Small RNA profiling and characterization of piRNA clusters in the adult testes of the common marmoset, a model primate

• Published in: RNA (Cambridge) Vol. 20; no. 8; pp. 1223 - 1237
• Main Authors: Hirano, Takamasa, Iwasaki, Yuka W, Lin, Zachary Yu-Ching, Imamura, Masanori, Seki, Naomi M, Sasaki, Erika, Saito, Kuniaki, Okano, Hideyuki, SIOMI, MIKIKO C, SIOMI, HARUHIKO
• Format: Journal Article
• Language: English
• Published: 01.08.2014
• Subjects: Callithrix jacchus; Primates
• ISSN: 1355-8382
• DOI: 10.1261/rna.045310.114.

Small RNAs mediate gene silencing by binding Argonaute/Piwi proteins to regulate target RNAs. Here, we describe small RNA profiling of the adult testes of Callithrix jacchus, the common marmoset. The most abundant class of small RNAs in the adult testis was piRNAs, although 353 novel miRNAs but few endo-siRNAs were also identified. MARWI, a marmoset homolog of mouse MIWI and a very abundant PIWI in adult testes, associates with piRNAs that show characteristics of mouse pachytene piRNAs. As in other mammals, most marmoset piRNAs are derived from conserved clustered regions in the genome, which are annotated as intergenic regions.

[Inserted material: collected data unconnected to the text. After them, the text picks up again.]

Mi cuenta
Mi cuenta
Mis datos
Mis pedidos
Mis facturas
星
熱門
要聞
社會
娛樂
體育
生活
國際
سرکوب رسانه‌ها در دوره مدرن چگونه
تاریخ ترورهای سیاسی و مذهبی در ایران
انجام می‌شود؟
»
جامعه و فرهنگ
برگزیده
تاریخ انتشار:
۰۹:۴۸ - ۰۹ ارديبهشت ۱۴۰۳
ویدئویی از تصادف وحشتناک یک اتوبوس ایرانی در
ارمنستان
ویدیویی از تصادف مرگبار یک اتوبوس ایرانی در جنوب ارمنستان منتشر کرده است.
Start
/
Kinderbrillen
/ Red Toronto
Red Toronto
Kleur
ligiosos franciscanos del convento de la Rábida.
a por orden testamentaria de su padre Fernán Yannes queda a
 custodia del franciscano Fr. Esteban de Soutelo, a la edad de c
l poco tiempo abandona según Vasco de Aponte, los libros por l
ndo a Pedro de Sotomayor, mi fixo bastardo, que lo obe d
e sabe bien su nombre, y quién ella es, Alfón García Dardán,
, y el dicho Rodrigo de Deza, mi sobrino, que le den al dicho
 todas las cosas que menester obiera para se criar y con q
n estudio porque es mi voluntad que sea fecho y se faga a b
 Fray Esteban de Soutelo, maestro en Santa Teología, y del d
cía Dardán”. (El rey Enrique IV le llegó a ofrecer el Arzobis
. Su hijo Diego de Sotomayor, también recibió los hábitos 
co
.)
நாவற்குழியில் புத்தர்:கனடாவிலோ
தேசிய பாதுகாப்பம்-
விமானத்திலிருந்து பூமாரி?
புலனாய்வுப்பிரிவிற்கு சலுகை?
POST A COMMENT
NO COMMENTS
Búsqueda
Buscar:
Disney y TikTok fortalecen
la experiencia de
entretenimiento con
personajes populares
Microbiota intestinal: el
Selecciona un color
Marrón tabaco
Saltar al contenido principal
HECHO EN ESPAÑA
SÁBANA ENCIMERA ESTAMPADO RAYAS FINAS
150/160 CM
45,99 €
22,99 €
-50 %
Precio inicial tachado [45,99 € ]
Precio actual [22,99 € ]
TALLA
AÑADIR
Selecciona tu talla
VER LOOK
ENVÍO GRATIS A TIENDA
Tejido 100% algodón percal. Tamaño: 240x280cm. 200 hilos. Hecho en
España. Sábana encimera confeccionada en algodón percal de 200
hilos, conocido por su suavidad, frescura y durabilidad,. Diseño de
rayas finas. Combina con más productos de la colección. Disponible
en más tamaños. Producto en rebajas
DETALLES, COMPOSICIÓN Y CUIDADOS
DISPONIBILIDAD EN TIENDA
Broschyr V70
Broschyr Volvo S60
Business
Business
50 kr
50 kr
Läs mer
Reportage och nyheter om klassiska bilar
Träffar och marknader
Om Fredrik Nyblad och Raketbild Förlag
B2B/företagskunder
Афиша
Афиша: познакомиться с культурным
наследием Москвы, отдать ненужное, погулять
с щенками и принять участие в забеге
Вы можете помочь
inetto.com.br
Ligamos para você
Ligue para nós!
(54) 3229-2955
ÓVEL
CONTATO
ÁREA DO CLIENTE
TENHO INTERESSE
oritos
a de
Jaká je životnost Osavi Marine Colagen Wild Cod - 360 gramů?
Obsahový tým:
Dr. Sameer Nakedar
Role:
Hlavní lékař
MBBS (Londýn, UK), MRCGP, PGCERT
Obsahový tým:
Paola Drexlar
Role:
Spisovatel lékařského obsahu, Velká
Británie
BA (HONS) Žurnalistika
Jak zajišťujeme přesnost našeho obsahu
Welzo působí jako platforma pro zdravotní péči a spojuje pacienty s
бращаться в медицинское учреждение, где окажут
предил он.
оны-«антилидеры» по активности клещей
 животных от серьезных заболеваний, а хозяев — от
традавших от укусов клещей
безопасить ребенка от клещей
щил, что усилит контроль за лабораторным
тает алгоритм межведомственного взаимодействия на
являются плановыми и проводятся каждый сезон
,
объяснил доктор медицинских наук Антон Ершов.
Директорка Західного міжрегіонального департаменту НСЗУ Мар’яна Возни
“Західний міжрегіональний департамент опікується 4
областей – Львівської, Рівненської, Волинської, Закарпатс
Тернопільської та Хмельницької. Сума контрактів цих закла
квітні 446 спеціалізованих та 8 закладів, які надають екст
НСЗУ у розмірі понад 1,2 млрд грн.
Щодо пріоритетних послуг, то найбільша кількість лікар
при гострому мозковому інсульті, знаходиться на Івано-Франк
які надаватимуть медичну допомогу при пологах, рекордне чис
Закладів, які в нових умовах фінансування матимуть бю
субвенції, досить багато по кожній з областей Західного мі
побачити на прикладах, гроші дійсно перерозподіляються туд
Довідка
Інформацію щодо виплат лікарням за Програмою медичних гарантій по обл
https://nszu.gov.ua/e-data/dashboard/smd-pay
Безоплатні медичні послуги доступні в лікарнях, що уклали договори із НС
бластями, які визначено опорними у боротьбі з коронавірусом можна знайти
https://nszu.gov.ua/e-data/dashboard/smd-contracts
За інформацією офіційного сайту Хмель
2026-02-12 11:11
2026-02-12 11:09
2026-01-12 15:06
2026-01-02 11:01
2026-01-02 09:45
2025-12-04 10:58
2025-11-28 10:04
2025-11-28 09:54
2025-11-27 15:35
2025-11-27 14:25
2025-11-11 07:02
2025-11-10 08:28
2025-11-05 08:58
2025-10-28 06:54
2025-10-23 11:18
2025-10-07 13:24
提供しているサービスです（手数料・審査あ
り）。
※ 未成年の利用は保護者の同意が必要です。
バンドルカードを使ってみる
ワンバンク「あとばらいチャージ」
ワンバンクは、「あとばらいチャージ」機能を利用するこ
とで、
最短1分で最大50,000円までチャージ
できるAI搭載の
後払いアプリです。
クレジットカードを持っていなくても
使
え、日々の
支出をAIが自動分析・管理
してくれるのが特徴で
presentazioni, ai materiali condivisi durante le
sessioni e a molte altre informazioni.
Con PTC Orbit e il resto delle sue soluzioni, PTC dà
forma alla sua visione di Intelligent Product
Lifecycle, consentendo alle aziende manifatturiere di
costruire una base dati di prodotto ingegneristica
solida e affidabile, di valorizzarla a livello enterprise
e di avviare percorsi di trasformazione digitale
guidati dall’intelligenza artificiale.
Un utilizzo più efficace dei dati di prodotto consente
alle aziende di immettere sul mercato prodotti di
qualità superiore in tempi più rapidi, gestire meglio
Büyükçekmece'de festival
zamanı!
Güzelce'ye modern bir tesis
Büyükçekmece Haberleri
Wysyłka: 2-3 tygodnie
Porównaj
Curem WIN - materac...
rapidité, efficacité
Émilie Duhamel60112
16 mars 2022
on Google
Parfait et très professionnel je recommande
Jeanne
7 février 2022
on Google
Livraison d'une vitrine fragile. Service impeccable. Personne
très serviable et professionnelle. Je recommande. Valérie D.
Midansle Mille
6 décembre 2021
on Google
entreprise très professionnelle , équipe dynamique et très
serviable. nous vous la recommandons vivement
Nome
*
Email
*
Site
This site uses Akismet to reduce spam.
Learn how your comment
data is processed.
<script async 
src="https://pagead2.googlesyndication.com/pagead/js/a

However, unlike in mice, marmoset piRNA clusters are also found on the X chromosome, suggesting escape from meiotic sex chromosome inactivation by the X-linked clusters. Some of the piRNA clusters identified contain antisense-orientated pseudogenes, suggesting the possibility that pseudogene-derived piRNAs may regulate parental functional protein-coding genes. More piRNAs map to transposable element (TE) subfamilies when they have copies in piRNA clusters. In addition, the strand bias observed for piRNAs mapped to each TE subfamily correlates with the polarity of copies inserted in clusters. These findings suggest that pachytene piRNA clusters determine the abundance and strand-bias of TE-derived piRNAs, may regulate protein-coding genes via pseudogene-derived piRNAs, and may even play roles in meiosis in the adult marmoset testis.